The usual roar of chatter and clattering cutlery died down the moment she stepped through the doors. It was like someone had hit a mute button. Hundreds of eyes tracked her movement.

Hermione: ?

She was used to the stares. Since the "Witch of New York" rumors started, she was a celebrity. But this silence wasn't awe; it was weirdly heavy.

She ignored them, walking straight to the Gryffindor table and sitting down next to Harry and Ron.

"What's wrong with you two?" Hermione asked casually.

She glanced down at the breakfast spread. The same unchanging, dreary British recipe: greasy fried bread, heavy sausages, and weak tea. She gave the food a look of profound disgust.

She picked up a slice of toast. It was cold. She spread some butter on it. She brought it to her mouth. She stopped. She looked at it. She brought it to her mouth again. She stopped again.

To eat, or not to eat?

It was a battle of wills. Her hunger versus her palate.

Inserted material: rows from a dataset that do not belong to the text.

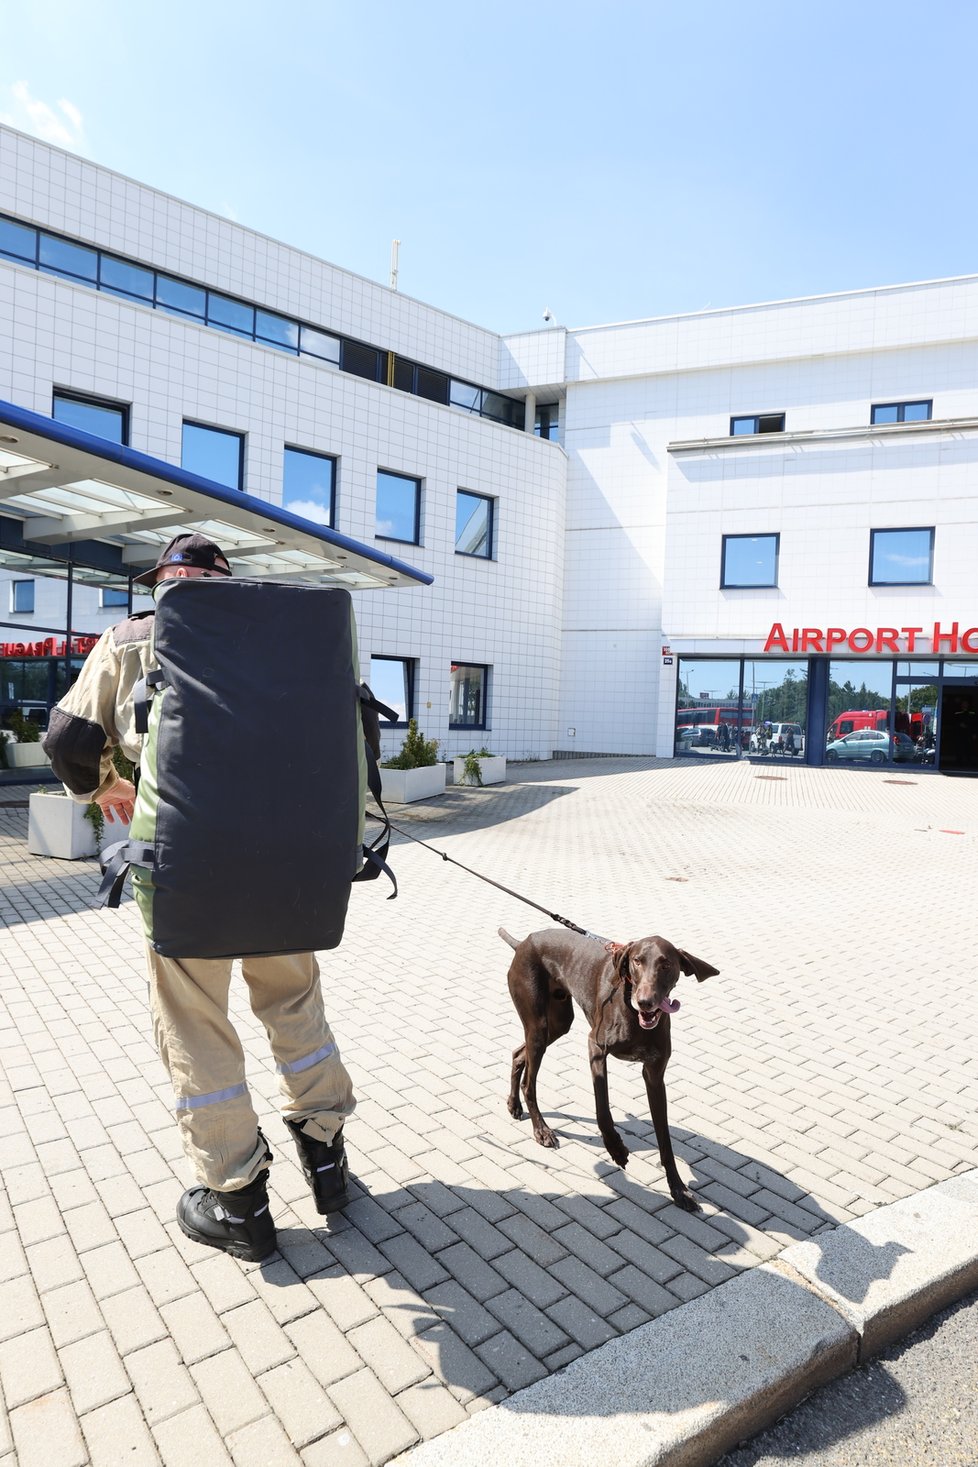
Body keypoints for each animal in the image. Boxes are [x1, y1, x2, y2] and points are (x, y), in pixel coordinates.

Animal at [504, 933, 718, 1208]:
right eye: (637, 961)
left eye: (666, 964)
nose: (645, 1002)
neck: (632, 1013)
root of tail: (523, 942)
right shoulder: (596, 1047)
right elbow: (602, 1110)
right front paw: (616, 1149)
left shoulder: (654, 1074)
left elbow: (665, 1141)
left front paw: (678, 1189)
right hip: (539, 1024)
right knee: (529, 1082)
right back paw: (541, 1129)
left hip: (558, 1022)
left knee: (518, 1054)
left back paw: (514, 1105)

Finally, after a struggle with her conscience, she reluctantly stuffed the bread into her mouth. She chewed it with a grimace, swallowing it like it was a potion made of flobberworm mucus.

Harry watched her eat toast with the expression of a martyr facing the guillotine. He was speechless.

Is it really that bad? Harry thought, munching on his own toast. I think it's pretty good.

Harry sighed, looking at her with a strange expression. "Hermione… you didn't know?"

Hermione squinted at him, swallowing the dry lump of bread. "…Should I know?"

Ron didn't say anything. He simply slid a copy of the Daily Prophet across the table.

Hermione looked down. She almost spat out the bread she had just managed to swallow.

The front page headline screamed in massive, moving bold letters. Below it was a photograph of the Ministry of Magic's Atrium, reduced to a smoking ruin of twisted metal and shattered stone.

MINISTRY BOMBED! TERROR AT THE HEART OF GOVERNMENT!